ABC News reported that after Lidle's plane departed an airport in Teterboro, N.J., took a normal flight pattern down the Hudson River, appeared to have circled the Statue of Liberty, headed up the East River and fell off the radar at about 59th Street. (NYYFans.com)
Compton said Lidle's wife, Melanie, and their 6-year-old son Christopher had left New York for Los Angeles before the accident, and likely had no way of learning of the news. According to Compton, a priest planned to meet the flight at Los Angeles International Airport and break the news to Melanie Lidle that her life is forever changed.
"She doesn't know," Compton said. "She's on a plane heading home. She has no clue." (ESPN)
I mean...what are the odds? Not only of this happening, a plane crashing into a Manhattan building too close for comfort to 9/11, but the odds of a New York Yankees pitcher being at the helm?
It's one of those events where, if someone had told you yesterday it would happen, you'd have refused to believe it.

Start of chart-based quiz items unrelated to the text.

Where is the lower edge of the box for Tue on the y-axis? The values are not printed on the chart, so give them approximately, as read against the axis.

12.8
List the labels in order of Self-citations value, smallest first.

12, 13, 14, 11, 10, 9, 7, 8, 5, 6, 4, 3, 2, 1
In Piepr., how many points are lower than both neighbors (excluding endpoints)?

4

If they put it in a book or movie, it would be too far-fetched. But it happened. A small plane piloted by a starting pitcher for the New York Yankees crashed into an apartment building this morning. I still can't quite comprehend it.

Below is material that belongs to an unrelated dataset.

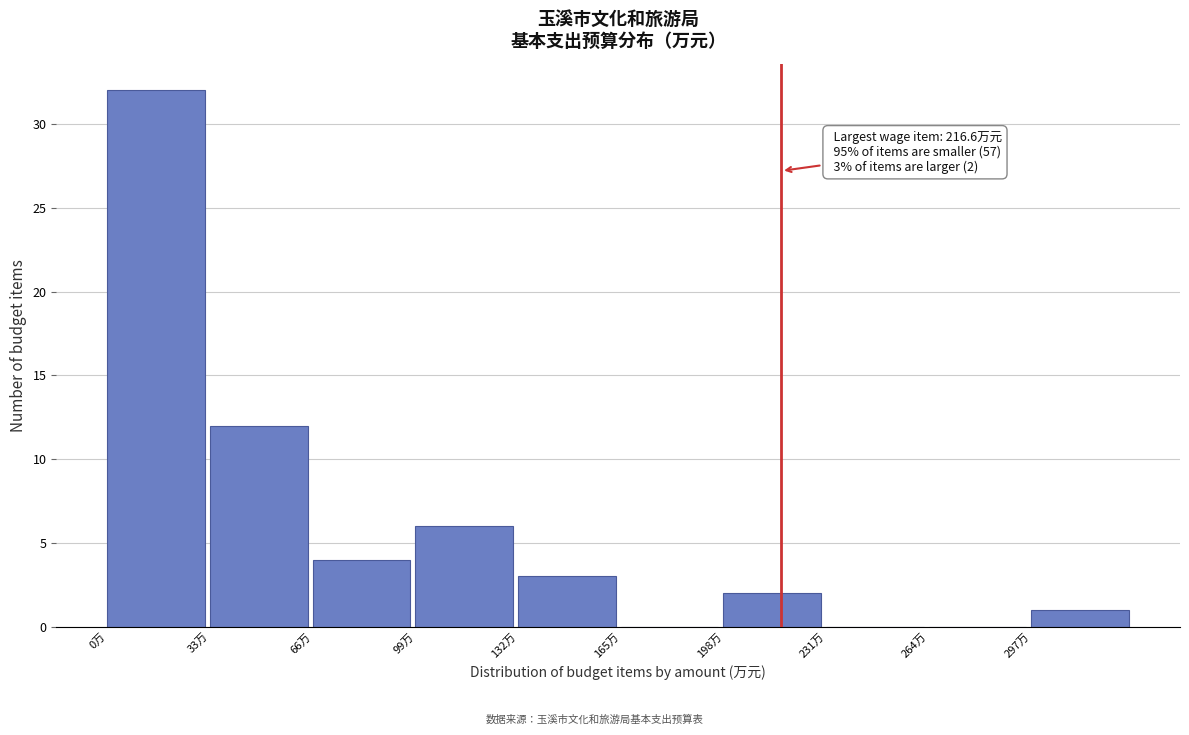

Which range on the x-axis has the tallest bar?

0 to 33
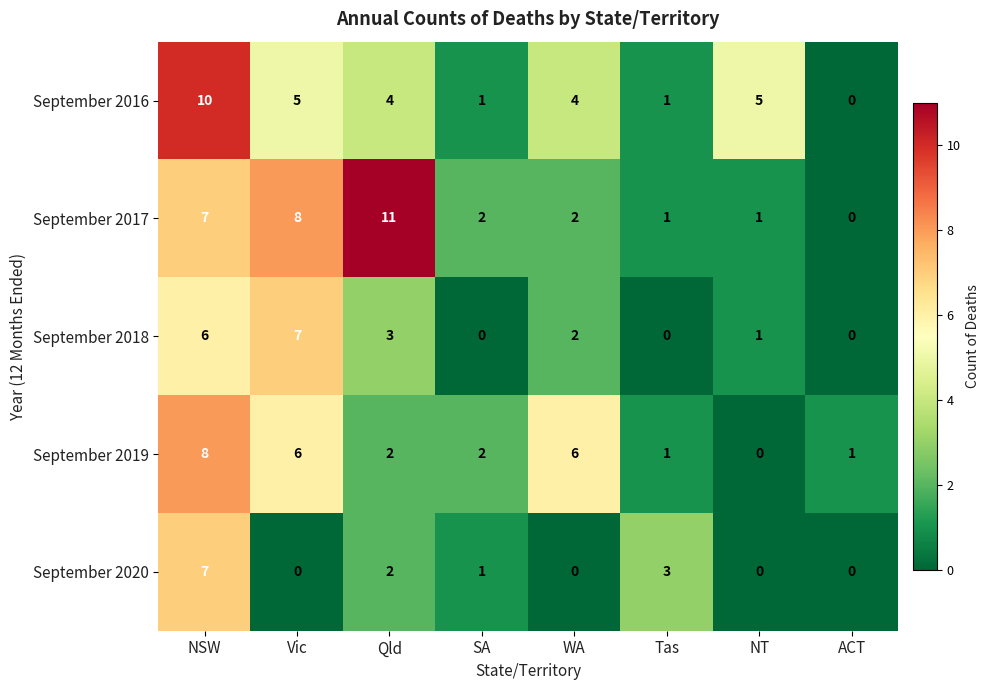

What is the sum of the September 2017 values at WA and Qld?

13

My condolences, of course, to Lidle's family (even as, of course, we in the baseball public completely lionize the story, even as we in the baseball public were given more notice of her husband's death than his wife ultimately got). My condolences to the New York Yankees and their fans, who somehow have had this very same tragedy visited upon them twice in the same half-century, another thing with perhaps even slimmer odds than the events of this morning.
If there's any consolation to be had in a truly twisted series of events, it's perhaps to be found in the following quote from Lidle, which has been repeated nearly constantly today whenever the story is discussed again:
"The flying?'' the 34-year-old Lidle, who had a home near Los Angeles, told The Philadelphia Inquirer this summer. "I'm not worried about it. I'm safe up there. I feel very comfortable with my abilities flying an airplane.''
"No matter what's going on in your life, when you get up in that plane, everything's gone."